**EXERCISE PASSAGE**
⟨

Best homelab NAS OS ? TrueNAS / FreeNAS / UnRAID / OpenMediaVault / etc

Hi,

I would like to have your opinion and also the pros and cons of NAS OS we can use for home/lab usage.

Personnally, I use UnRAID and I will explain why I choose this solution. I’m not a fan of the parity/protection process of UnRAIS vs ZFS, but I believe for home usage, the biggest disavantage of ZFS is the impossibility of adding rapidly new disks. As far as I know, to add storage, you must create new pool, and if you want add a “protected” pool, you must create a RAID0 pool, involving you must buy 2 new disks to add storage. For someone already having all his disks and … much more, it’s perfect. But when you plan to add new storage for example every year, it’s not perfect. In UnRAID, it’s very easy.

The main disavantage I have with UnRAID, it’s the impossibility or the “not supported possibility” to use it as a good storage solution as a VMWare datastore. NFS is not the best solution and iSCSI is not officially supported for now. I also feel TrueNAS/FreeNAS much more robust and enterprise grade.

Am I the only one living this dilemma ? Your experience … And also, if someone can convince me to switch to another solution, I must keep in mind to “store” my 10Tb data somewhere during the migration.

Thank you for sharing your experiences

OpenMediaVault isn’t in the same class of other well known NAS options, I see it as more of a glorified file server, at least that’s how I use it. It doesn’t compare well to my QNAP.

TrueNAS looks optimal but the cases for QNAP / Synology are very handy I don’t have space for a huge PC case.

I will say a few years ago, 6, QNAP / Synology were well priced but since they have gone up by 50%. It is now much cheaper to build your own, but that’s hassle.

I am using Unraid at home. As my big data is more a cold storage I am very happy that my disks are not running permanently and can spin down. Also playing with Docker (rare instances VMs) is/was way better den OpenMediaVault. Don’t know what development OMV made in the last years, because I switched to Unraid and never looked back.

⟩

**DATA EXTRACTS**
⟨

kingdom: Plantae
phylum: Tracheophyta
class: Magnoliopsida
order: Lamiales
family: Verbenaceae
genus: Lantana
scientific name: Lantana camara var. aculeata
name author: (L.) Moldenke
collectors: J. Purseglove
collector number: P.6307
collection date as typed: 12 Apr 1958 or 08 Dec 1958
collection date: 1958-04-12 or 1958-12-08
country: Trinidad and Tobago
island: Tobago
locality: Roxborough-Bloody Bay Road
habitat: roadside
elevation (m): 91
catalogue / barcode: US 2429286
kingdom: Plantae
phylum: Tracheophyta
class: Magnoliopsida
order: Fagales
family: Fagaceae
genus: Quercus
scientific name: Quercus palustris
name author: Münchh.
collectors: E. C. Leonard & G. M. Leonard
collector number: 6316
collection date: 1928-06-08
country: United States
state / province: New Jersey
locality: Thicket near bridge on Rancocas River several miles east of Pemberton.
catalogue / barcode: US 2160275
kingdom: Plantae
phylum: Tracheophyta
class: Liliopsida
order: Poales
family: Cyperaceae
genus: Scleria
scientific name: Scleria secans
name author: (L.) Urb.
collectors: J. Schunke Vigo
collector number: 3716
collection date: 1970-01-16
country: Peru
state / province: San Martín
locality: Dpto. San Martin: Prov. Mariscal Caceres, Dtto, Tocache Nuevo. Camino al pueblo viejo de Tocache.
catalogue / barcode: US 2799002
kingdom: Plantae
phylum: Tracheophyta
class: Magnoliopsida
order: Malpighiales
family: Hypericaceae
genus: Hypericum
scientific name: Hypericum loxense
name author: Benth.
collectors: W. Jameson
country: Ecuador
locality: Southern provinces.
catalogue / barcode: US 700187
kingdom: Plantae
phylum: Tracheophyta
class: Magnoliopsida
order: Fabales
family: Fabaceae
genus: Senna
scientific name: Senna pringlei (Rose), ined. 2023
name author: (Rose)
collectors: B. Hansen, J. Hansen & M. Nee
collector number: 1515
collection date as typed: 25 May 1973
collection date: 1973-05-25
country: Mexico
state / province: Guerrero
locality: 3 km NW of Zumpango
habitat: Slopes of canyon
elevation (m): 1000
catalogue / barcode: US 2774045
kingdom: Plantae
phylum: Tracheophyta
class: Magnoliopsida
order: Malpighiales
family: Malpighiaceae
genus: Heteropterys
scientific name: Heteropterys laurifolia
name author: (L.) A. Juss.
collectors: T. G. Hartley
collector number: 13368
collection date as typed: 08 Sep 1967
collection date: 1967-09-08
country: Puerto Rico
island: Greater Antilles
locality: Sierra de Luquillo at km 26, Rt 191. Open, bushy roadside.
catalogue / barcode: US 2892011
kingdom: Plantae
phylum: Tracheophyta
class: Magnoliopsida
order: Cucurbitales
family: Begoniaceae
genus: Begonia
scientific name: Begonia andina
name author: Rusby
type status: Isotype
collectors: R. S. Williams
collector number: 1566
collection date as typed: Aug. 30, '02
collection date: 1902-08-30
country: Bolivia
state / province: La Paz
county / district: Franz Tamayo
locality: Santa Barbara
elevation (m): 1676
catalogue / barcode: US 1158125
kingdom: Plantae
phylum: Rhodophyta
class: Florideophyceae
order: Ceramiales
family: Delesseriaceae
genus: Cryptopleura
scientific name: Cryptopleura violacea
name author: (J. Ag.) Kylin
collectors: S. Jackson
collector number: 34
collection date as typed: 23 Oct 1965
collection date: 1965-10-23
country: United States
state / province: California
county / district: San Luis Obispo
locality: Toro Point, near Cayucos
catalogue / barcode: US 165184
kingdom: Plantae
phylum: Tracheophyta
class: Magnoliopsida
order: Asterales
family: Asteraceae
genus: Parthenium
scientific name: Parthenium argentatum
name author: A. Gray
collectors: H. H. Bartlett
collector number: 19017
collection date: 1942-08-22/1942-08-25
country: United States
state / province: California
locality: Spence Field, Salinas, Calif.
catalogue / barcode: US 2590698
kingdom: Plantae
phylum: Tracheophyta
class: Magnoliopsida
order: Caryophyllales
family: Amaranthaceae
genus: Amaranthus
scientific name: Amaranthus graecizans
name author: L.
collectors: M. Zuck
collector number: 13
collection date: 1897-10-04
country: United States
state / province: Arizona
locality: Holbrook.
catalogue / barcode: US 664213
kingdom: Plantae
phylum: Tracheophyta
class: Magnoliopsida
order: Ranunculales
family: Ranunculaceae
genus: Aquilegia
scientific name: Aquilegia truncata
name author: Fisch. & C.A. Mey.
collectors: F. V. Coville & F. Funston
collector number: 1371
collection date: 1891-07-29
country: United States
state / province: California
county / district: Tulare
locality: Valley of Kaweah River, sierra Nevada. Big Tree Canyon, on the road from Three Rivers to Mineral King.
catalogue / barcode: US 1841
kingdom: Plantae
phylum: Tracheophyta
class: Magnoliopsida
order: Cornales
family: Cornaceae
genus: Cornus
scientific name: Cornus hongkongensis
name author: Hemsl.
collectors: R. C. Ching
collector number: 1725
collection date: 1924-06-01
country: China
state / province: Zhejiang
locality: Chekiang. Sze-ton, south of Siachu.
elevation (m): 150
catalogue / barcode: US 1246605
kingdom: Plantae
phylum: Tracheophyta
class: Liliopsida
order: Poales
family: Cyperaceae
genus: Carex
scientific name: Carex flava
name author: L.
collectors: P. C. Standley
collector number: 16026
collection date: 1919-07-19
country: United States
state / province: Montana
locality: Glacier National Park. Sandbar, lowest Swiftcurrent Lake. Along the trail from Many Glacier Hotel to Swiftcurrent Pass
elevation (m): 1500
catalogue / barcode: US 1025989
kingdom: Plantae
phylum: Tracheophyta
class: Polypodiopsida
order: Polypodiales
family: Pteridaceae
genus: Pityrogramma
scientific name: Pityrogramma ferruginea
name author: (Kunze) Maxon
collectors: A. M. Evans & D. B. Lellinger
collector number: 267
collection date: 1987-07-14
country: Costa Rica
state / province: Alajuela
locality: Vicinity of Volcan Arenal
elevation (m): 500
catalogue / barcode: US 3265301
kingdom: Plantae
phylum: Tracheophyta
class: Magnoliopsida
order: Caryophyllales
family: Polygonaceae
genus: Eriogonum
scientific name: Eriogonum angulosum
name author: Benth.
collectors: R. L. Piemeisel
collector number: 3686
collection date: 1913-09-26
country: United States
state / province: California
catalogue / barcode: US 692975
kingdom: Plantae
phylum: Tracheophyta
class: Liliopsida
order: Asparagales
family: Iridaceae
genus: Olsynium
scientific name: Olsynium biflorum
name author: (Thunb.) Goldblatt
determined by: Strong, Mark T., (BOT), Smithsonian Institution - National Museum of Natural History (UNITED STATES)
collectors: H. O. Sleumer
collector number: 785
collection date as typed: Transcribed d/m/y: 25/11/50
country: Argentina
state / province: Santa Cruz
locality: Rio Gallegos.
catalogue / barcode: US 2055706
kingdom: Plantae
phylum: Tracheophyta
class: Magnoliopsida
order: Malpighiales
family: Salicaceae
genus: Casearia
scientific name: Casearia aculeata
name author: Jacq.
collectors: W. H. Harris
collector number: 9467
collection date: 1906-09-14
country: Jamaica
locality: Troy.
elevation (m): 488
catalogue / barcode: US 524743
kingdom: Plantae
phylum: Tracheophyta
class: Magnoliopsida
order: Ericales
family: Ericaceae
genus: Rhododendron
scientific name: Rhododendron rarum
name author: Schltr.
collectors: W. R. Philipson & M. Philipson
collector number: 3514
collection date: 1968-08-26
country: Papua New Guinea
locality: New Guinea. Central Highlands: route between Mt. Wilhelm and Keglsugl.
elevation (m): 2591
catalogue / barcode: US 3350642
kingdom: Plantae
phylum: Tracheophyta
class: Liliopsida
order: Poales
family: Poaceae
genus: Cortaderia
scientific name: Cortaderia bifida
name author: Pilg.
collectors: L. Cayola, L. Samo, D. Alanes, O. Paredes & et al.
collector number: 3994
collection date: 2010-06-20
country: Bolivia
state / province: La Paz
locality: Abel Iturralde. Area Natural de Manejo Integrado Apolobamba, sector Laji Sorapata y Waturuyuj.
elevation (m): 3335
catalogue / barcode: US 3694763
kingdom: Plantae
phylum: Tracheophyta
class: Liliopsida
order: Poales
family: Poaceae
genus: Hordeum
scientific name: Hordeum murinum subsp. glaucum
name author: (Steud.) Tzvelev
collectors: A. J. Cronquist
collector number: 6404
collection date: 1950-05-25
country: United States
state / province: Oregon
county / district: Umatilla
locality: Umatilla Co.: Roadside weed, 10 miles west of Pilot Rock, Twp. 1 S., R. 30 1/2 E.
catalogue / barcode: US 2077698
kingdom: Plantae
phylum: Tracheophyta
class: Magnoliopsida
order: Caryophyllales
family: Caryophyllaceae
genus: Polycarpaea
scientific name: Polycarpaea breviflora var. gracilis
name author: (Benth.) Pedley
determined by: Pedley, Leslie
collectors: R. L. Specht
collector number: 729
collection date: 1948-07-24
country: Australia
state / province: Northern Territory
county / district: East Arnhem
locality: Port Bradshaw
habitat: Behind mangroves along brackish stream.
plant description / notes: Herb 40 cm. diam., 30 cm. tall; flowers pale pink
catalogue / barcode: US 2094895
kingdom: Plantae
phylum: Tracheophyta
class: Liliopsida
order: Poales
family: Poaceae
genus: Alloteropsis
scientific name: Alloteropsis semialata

⟩

**YOUR TASKS**
**a)** In the NAS forum thread, rewrite the part from "OpenMediaVault isn’t in" to "but that’s hassle.", swapping "glorified file server" for "basic file server".
**b)** Name every NAS operating system listed in the title of the NAS forum thread.
**c)** Carry the NAS forum thread forward with further writing that follows its last post.

**EXPECTED RESPONSES**
**a)**
OpenMediaVault isn’t in the same class of other well known NAS options, I see it as more of a basic file server, at least that’s how I use it. It doesn’t compare well to my QNAP.

TrueNAS looks optimal but the cases for QNAP / Synology are very handy I don’t have space for a huge PC case.

I will say a few years ago, 6, QNAP / Synology were well priced but since they have gone up by 50%. It is now much cheaper to build your own, but that’s hassle.

**b)** TrueNAS, FreeNAS, UnRAID, OpenMediaVault

**c)**
I can’t say anything about your dilemma with VMware because at home I actually use only Docker and my VMware experience comes from my work. (VMware ESXi).

I am also supporting 2 very small businesses in m free time and for them I bought a Synology NAS. I wasn’t brave enough to build them a custom server. For them the Synology with encrypted shares and a unifi docker (+ pfsense box) is all they need.

As for FreeNAS. At the moment I see no use case at my home.

Your terminology at least or maybe understanding of how TrueNAS handles data is inaccurate I’d go and watch Tom’s videos on ZFS and read some of the docs on IXSystem’s site to get a better grasp on it. Essentially with TrueNAS you create a pool or pools and add vdevs which are groups of disks to the pool. The parity/data protection is done at the vdev level and its best practice to add vdevs in equal groups of disks ie if you have a pool with 4x8TB drives in Z1 then you should only add additional vdevs of 4x8TB+ drives in Z1 to increase the pool capacity. Yearly increases are fairly easy as you have the entire year to save up for the number of drive you decide to use for each vdev however you can’t just add single disks randomly like UnRaid apparently supports. I think TrueNAS/ZFS is the better storage system and is definitely more “enterprise” than UnRaid which seems to be geared more towards home users with a single home media server setup.As long as you can get on board with buying disks in groups and planning ahead ZFS is the better solution imho.